This weekly newsletter, focused on environmental issues, highlights relevant analysis done by the John Locke Foundation and other think tanks, as well as items in the news.

1. Looking back at the predictions of environmentalists

In our last newsletter and in a recent blog post I highlighted an article from 2000 that cited a noted climate scientist from the famed Climate Research Unit at England’s East Anglia University predicting that snowy winters were essentially a thing of the past. Foxnews.com has decided to expand on this theme featuring an article titled "Eight Botched Environmental Forecasts," which, in addition to the 2000 prediction, looks at seven other predictions from prominent scientists/eco-alarmists that have fallen completely flat. Here are my two favorites from the list.

From Princeton Professor Franz Oppenheimer writing in 1990:

[By] 1995, the greenhouse effect would be desolating the heartlands of North America and Eurasia with horrific drought, causing crop failures and food riots. … [By 1996] The Platte River of Nebraska would be dry, while a continent-wide black blizzard of prairie topsoil will stop traffic on interstates, strip paint from houses and shut down computers.

And from eco-guru Paul Ehrlich writing in 1971:

By the year 2000 the United Kingdom will be simply a small group of impoverished islands, inhabited by some 70 million hungry people. … If I were a gambler, I would take even money that England will not exist in the year 2000.

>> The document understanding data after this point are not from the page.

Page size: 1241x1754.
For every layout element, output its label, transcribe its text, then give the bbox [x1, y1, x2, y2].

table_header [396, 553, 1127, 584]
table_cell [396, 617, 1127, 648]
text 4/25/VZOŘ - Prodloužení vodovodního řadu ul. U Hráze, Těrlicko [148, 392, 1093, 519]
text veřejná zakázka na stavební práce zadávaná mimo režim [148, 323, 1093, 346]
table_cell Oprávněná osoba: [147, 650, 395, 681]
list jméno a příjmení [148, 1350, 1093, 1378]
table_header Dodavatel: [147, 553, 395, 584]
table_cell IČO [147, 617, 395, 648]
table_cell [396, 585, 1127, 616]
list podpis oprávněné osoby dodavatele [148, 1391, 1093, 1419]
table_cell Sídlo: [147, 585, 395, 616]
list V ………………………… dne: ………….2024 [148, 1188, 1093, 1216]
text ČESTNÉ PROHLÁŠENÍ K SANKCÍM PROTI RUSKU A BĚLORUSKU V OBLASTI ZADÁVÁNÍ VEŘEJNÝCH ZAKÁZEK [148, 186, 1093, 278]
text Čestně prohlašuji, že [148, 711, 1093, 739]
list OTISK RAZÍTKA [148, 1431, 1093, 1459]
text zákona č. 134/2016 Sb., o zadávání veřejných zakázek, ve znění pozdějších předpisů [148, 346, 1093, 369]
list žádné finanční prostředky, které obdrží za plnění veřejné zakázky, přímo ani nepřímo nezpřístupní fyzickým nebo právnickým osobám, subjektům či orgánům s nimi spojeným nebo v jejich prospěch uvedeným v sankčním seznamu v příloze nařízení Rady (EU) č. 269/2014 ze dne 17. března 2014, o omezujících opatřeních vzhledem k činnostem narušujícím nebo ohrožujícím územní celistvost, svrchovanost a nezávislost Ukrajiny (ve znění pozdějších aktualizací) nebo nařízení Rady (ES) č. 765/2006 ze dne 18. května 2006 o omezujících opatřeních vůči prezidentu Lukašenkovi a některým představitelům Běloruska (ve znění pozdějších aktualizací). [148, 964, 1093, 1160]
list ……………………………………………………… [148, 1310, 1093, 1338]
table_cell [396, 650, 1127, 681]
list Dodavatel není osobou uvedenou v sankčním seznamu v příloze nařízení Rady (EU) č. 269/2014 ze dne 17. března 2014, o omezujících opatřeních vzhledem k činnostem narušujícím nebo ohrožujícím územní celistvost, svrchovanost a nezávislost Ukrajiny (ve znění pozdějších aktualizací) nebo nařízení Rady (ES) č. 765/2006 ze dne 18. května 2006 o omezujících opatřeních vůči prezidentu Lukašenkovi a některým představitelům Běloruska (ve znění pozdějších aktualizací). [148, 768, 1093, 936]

What is particularly disturbing is that Oppenheimer and Ehrlich still have credibility with most of the mainstream media, environmental groups, and many policymakers.

 

2. Texas continues its fight against EPA’s CO2 rules

The state of Texas has won what is at least a temporary victory in its fight against the EPA’s decision to force states to implement CO2 emission requirements in the face of Congress’ refusal to do so. Texas has decided not to go forward with what the EPA is calling the "tailoring rule," which sets emission standards for carbon dioxide that are in clear conflict with the emission standards specifically spelled out in the federal Clean Air Act. In response, the EPA has decided to take over Texas’ emissions permitting process. Texas is now challenging this decision in court and has won a temporary stay of the EPA’s decision. The story is reported on Bloomberg.com.

The John Locke Foundation is advocating that North Carolina join Texas in its resistance to this EPA power grab. My colleague Daren Bakst has written on the subject here.

3. Commentary: Obama as OPEC oil cartel enforcer

The per-barrel price of oil is over $90 and headed north. And as is being reported in The Wall Street Journal, the global oil cartel known as the Organization of Petroleum Exporting Countries (OPEC) has something to do with that.

OPEC has not increased its output quotas since January 2009. The key to any successful cartel is control of supply, and the key to controlling supply is keeping competition out of the market. In this regard OPEC has it made.

President Obama has, either intentionally or unintentionally, become OPEC’s cartel enforcement agent. By banning nearly all new oil exploration in the United States, both on and off shore, from Alaska to the Gulf, the Obama Administration is sheltering OPEC from competition and allowing it to restrict supply and raise prices.

Coincidentally, or maybe not, this policy dovetails almost perfectly with the President’s radical environmentalist agenda. He gets the effect of a CO2 tax, namely higher gasoline prices, while not having to take the heat for directly raising taxes. In turn, this translates into an implicit subsidy for electric and hybrid vehicles and fuels like ethanol. In the meantime, the president will get to point his finger at the greedy, money-grubbing oil companies.

All in all, it’s a win-win-win situation — OPEC wins, Obama wins, and the environmental pressure groups win. Heck, it looks like the only losers are the economy and American consumers.